Unofficial AI-generated summary based on the public title and abstract. Not an official translation.
📝 gxceed 編集解説 — Why this matters
日本のGX文脈において
日本でもコミュニティベース観光の低炭素化が注目されており、本手法は地域独自の排出データに基づく観光ルート再設計に示唆を与える。ただし、日本の観光地ではSSBJ開示への直接的な接続は限定的。
In the global GX context
Community-based tourism is a growing sector worldwide, and this study provides a replicable methodology for carbon footprinting at the route level, which can support tourism decarbonization in line with UNWTO sustainability goals. It contributes to the broader need for sector-specific carbon accounting beyond corporate disclosure.
👥 読者別の含意
🔬研究者:This provides a case study of carbon footprint methodology applied to tourism, useful for researchers in sustainable tourism and carbon accounting.
🏢実務担当者:Tourism operators can use the approach to identify emission hotspots (transport, food) and design low-carbon itineraries.
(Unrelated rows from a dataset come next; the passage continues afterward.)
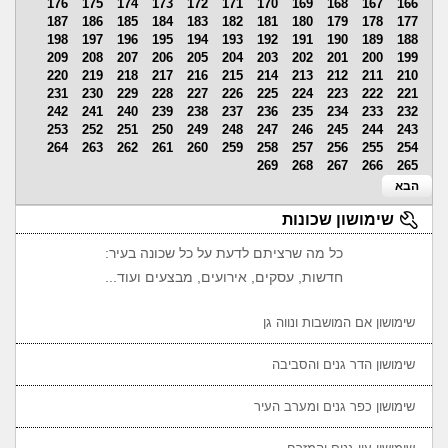
176
175
174
173
172
171
170
169
168
167
166
187
186
185
184
183
182
181
180
179
178
177
198
197
196
195
194
193
192
191
190
189
188
209
208
207
206
205
204
203
202
201
200
199
220
219
218
217
216
215
214
213
212
211
210
231
230
229
228
227
226
225
224
223
222
221
242
241
240
239
238
237
236
235
234
233
232
253
252
251
250
249
248
247
246
245
244
243
264
263
262
261
260
259
258
257
256
255
254
269
268
267
266
265
הבא
שימושון שכונות
כל מה שרציתם לדעת על כל שכונה בעיר:
חדשות, עסקים, אירועים, מבצעים ועוד...
שימושון אם המושבות ונווה גן
שימושון הדר גנים והסביבה
שימושון כפר גנים ומערב העיר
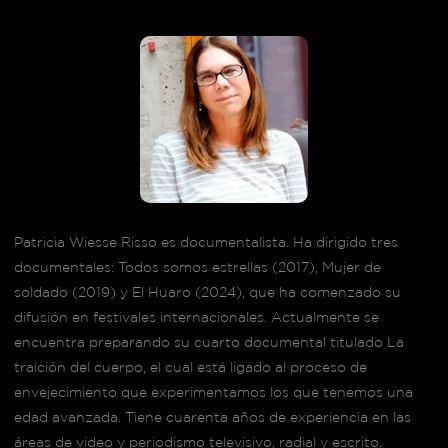
Patricia Wiesse Risso es documentalista. Ha dirigido tres
documentales: Todos somos estrellas (2017), Mujer de
soldado (2019) y El Huaro (2024), que ha comenzado su
difusión en festivales internacionales. Actualmente se
encuentra preparando su cuarto documental titulado La
traición del cuerpo, el cual está ligado al proceso de
envejecimiento que experimentamos los que tenemos una
edad avanzada. Tiene cuarenta años de experiencia en las
áreas de video y periodismo televisivo, radial y escrito.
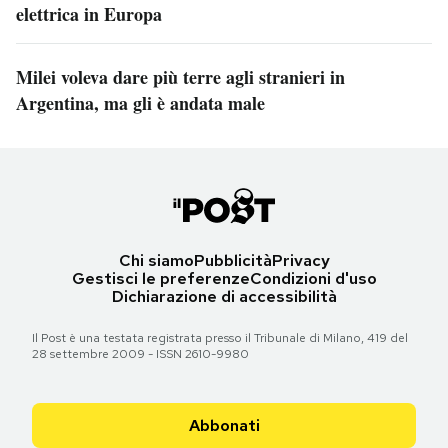
elettrica in Europa
Milei voleva dare più terre agli stranieri in
Argentina, ma gli è andata male
Chi siamo
Pubblicità
Privacy
Gestisci le preferenze
Condizioni d'uso
Dichiarazione di accessibilità
Il Post è una testata registrata presso il Tribunale di Milano, 419 del
28 settembre 2009 - ISSN 2610-9980
Abbonati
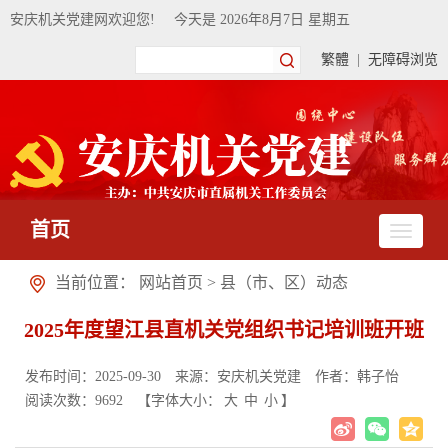
安庆机关党建网欢迎您!
今天是
2026年8月7日 星期五
繁體
|
无障碍浏览
首页
当前位置：
网站首页
>
县（市、区）动态
2025年度望江县直机关党组织书记培训班开班
发布时间：2025-09-30
来源：安庆机关党建
作者：韩子怡
阅读次数：
9692
【字体大小：
大
中
小
】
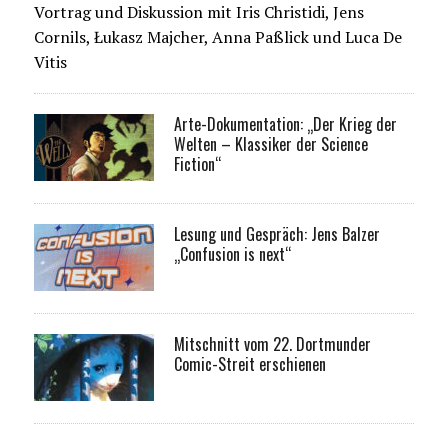
Vortrag und Diskussion mit Iris Christidi, Jens
Cornils, Łukasz Majcher, Anna Paßlick und Luca De
Vitis
Arte-Dokumentation: „Der Krieg der
Welten – Klassiker der Science
Fiction“
Lesung und Gespräch: Jens Balzer
„Confusion is next“
Mitschnitt vom 22. Dortmunder
Comic-Streit erschienen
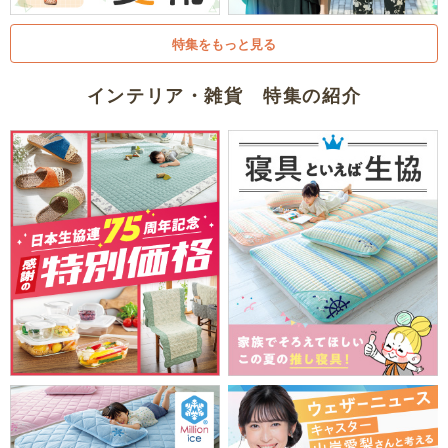
特集をもっと見る
インテリア・雑貨 特集の紹介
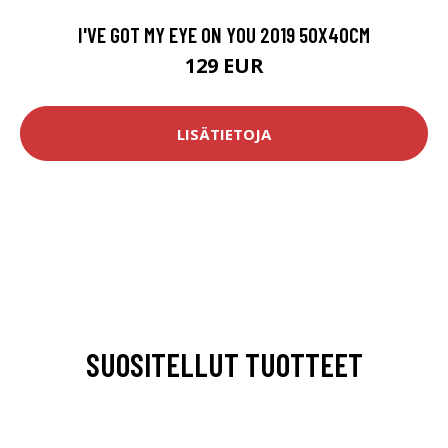
I'VE GOT MY EYE ON YOU 2019 50X40CM
129 EUR
LISÄTIETOJA
SUOSITELLUT TUOTTEET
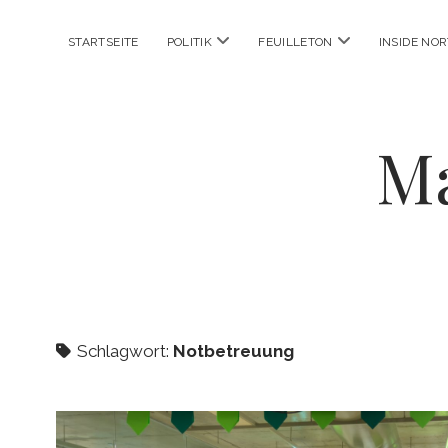
Menü
Menü
STARTSEITE
POLITIK
FEUILLETON
INSIDE NO
öffnen
öffnen
Ma
Schlagwort:
Notbetreuung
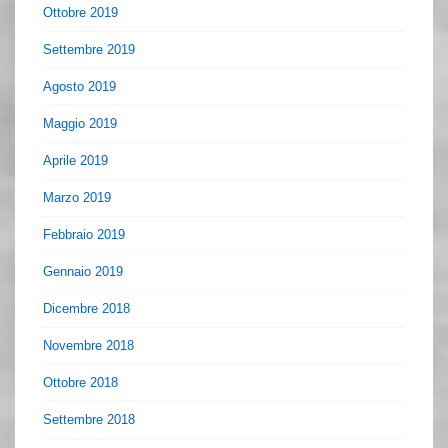
Ottobre 2019
Settembre 2019
Agosto 2019
Maggio 2019
Aprile 2019
Marzo 2019
Febbraio 2019
Gennaio 2019
Dicembre 2018
Novembre 2018
Ottobre 2018
Settembre 2018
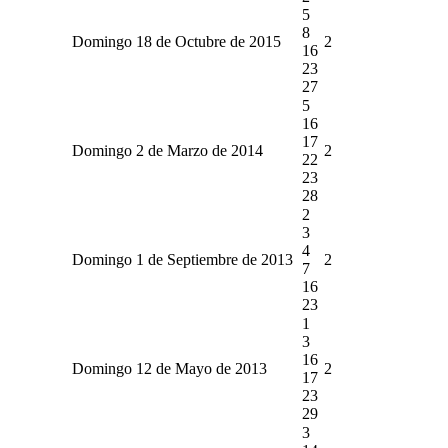
5
8
Domingo 18 de Octubre de 2015
2
16
23
27
5
16
17
Domingo 2 de Marzo de 2014
2
22
23
28
2
3
4
Domingo 1 de Septiembre de 2013
2
7
16
23
1
3
16
Domingo 12 de Mayo de 2013
2
17
23
29
3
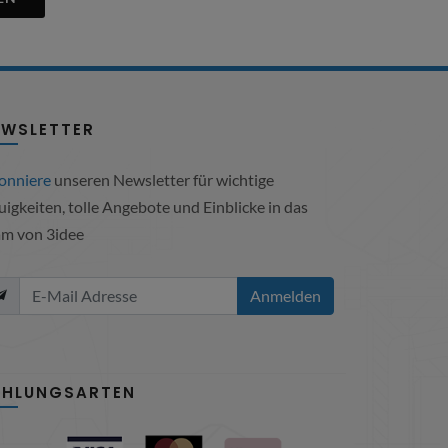
EWSLETTER
onniere
unseren Newsletter für wichtige
igkeiten, tolle Angebote und Einblicke in das
am von 3idee
Anmelden
AHLUNGSARTEN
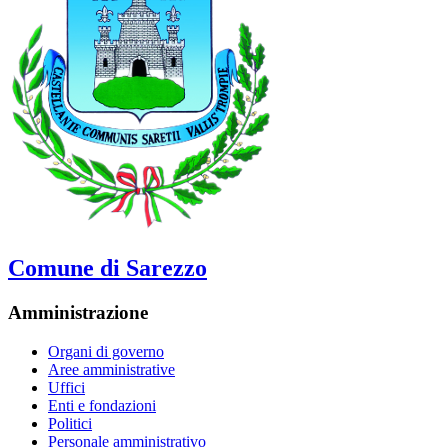
Comune di Sarezzo
Amministrazione
Organi di governo
Aree amministrative
Uffici
Enti e fondazioni
Politici
Personale amministrativo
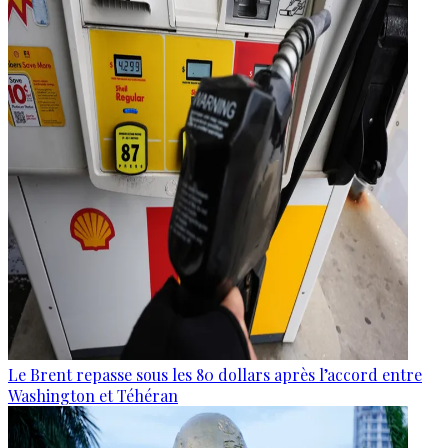
Le Brent repasse sous les 80 dollars après l’accord entre
Washington et Téhéran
🏛政策担当者:Local tourism authorities can leverage this evidence to incentivize low-carbon route development and align with national climate targets.
📄 Abstract(原文)
Community-based tourism (CBT) destinations are increasingly expected to align visitor experiences with climate responsibility, yet local managers often lack product-level carbon evidence that can guide practical route redesign and service decisions. This study addresses this aggregation-to-action gap by developing a route-level carbon footprint baseline for a CBT itinerary in Ban Boonjaem, Phrae Province, Thailand. Using an exploratory and applied case study design, the study treats one completed six-hour, non-overnight itinerary as the functional unit and applies a life-cycle-informed operational boundary covering transportation, food and beverage consumption, and solid waste generated during the route test. Primary activity data were collected from one organized route test involving 20 Thai domestic volunteer tourists and were matched with relevant emission factors to estimate total and per-tourist emissions. The tested itinerary generated 0.2234 tCO2e, equivalent to 223.4 kgCO2e in total and approximately 11.2 kgCO2e per tourist per trip. Transportation was the largest emission domain, accounting for 55.89% of total route emissions, followed by food and beverage consumption at 38.55%, while waste contributed 5.56%. Together, transportation and food and beverage represented 94.44% of measured emissions, indicating that the route’s carbon profile was shaped mainly by mobility arrangements and service provisioning rather than waste generation alone. The study contributes a transparent, route-specific operational baseline for low-carbon CBT management. The findings should be interpreted as case-specific decision-support evidence rather than as a destination-wide carbon inventory or statistically generalizable estimate.